De acordo com eles, a maioria das 547 mil mortes poderia ter sido evitada por meio de uma estratégia de contenção da doença, "o que indica uma violação sem precedentes do direito à vida e do direito à saúde dos brasileiros, sem que os gestores envolvidos sejam responsabilizados, mesmo que instituições como o Supremo Tribunal Federal e o Tribunal de Contas da União tenham apontado a inconformidade à ordem jurídica brasileira de condutas e de omissões conscientes e voluntárias de gestores federais".

Uma versão do estudo presente no livro teve repercussão nacional e internacional, segundo os autores, ajudando em representações criminais contra o presidente e em pedidos de impeachment.
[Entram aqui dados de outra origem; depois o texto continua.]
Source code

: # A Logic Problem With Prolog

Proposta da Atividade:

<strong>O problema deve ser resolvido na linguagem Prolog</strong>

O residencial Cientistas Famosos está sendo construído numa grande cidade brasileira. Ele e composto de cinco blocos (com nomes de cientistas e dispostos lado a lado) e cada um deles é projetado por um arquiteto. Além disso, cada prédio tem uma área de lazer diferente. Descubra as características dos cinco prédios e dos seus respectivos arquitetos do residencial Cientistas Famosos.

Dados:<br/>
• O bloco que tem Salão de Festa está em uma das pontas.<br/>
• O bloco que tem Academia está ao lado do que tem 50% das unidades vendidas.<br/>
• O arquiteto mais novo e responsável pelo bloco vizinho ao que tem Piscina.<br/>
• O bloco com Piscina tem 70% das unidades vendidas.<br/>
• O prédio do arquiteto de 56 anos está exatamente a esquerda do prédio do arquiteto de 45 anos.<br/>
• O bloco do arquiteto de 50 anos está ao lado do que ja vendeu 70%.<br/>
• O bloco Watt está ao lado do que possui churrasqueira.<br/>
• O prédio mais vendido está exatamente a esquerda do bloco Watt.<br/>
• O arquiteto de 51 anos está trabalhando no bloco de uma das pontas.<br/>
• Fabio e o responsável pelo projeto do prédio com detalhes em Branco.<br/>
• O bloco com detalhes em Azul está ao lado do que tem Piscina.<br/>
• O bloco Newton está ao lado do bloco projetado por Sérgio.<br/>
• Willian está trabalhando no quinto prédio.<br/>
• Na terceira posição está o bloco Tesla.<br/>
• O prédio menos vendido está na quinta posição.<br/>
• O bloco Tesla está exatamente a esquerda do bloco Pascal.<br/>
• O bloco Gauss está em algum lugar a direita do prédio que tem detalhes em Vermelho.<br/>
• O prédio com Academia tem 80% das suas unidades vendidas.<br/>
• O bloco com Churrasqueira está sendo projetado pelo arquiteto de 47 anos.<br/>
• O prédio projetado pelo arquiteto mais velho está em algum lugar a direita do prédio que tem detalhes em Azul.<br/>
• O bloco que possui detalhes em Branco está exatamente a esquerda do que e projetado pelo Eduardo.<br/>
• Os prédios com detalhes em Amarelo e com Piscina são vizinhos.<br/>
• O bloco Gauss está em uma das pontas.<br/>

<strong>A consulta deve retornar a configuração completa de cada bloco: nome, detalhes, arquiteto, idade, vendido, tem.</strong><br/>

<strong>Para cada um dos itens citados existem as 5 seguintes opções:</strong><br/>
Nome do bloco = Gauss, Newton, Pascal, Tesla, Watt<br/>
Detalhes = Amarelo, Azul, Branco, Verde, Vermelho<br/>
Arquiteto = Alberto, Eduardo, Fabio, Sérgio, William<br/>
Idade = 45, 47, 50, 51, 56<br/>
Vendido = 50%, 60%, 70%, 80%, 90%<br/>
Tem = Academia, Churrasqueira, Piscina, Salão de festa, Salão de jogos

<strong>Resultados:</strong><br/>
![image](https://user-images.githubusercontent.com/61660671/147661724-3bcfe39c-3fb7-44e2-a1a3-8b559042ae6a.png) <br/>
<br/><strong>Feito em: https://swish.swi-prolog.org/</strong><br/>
A CPI da Covid solicitou uma versão atualizada, que está presente na publicação.

"Caso fique impune a escolha da imunidade coletiva por contágio como resposta federal à pandemia, que tem causado a morte de milhares de pessoas, futuros governantes poderão vê-la como um extraordinário meio de extermínio de populações vulneráveis por intermédio da saúde pública", afirmam Deisy Ventura, Rossana Rocha Reis e Fernando Aith.